■ **REQUIRED ACTION**:
Pull each line containing "Aniruddha" from the data.

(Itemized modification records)
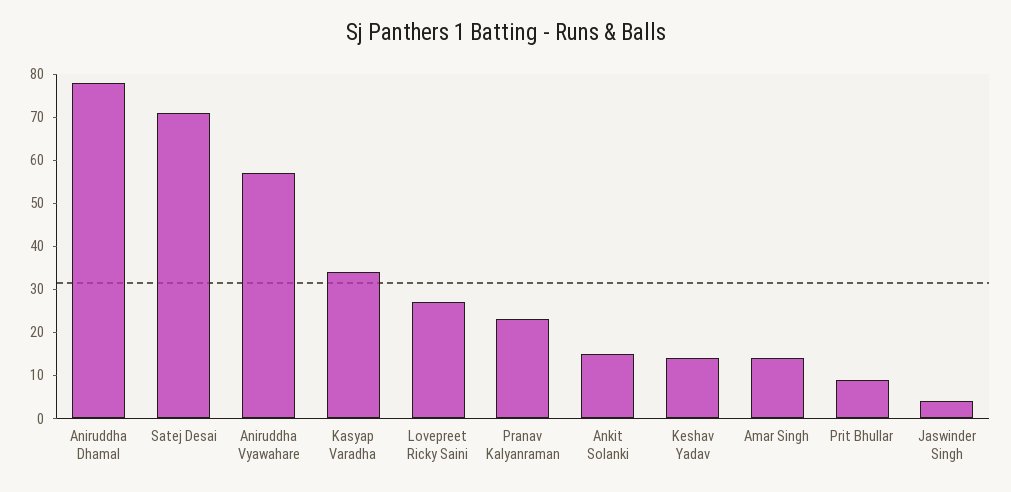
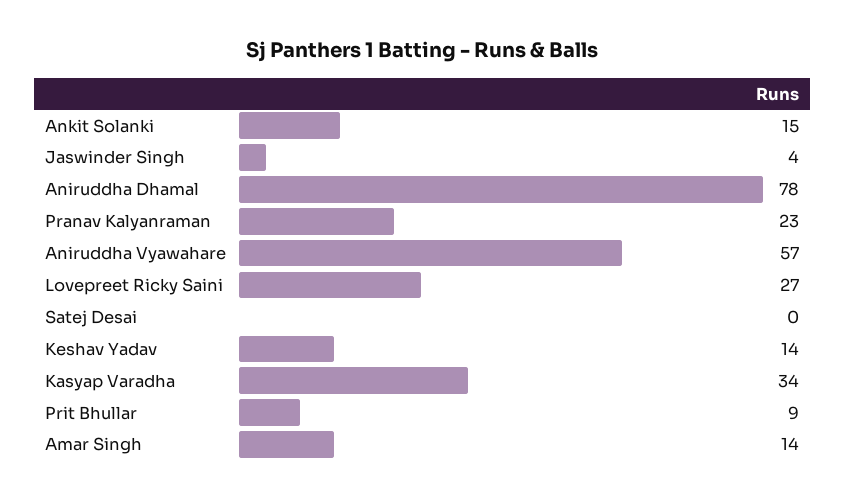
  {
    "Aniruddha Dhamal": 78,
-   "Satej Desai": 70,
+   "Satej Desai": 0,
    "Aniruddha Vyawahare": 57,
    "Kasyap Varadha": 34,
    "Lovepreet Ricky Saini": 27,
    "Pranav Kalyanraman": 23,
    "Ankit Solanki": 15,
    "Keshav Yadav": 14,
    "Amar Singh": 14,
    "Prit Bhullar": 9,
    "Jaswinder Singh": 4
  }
...
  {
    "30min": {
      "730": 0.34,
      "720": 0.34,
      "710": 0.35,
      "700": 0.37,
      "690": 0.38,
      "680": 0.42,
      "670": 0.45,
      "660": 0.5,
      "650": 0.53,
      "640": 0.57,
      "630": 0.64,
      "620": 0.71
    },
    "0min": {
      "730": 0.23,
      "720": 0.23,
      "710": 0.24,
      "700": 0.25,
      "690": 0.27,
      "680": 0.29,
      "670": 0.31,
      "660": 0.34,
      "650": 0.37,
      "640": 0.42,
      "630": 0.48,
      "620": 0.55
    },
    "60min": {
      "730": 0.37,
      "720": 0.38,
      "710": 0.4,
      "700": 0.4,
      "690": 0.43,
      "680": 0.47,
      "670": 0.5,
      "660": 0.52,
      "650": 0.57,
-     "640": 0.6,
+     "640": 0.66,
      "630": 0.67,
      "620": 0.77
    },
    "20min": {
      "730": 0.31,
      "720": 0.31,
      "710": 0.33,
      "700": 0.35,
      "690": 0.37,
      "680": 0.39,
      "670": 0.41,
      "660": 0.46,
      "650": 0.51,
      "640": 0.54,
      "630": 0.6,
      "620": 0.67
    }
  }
...
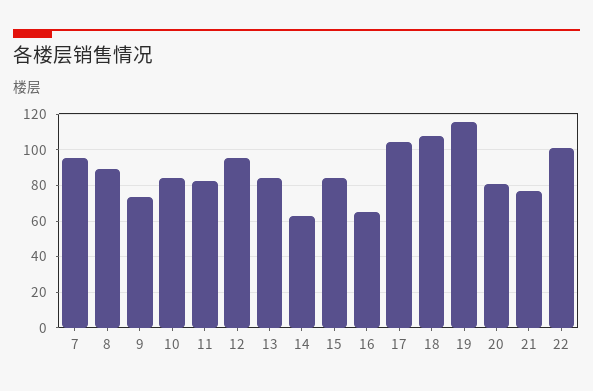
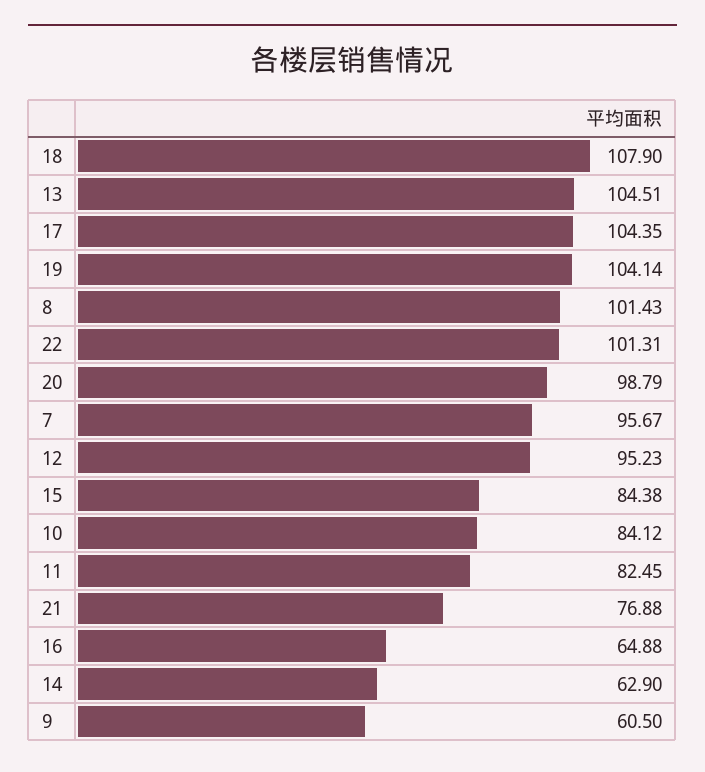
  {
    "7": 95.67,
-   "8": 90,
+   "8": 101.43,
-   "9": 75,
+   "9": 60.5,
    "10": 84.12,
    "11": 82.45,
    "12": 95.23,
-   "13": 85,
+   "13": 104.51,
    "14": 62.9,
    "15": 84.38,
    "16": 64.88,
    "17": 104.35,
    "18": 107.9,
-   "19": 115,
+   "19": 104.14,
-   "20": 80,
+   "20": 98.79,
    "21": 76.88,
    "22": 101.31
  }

■ **ANSWER FOR THIS EXERCISE**:
    "Aniruddha Dhamal": 78,
    "Aniruddha Vyawahare": 57,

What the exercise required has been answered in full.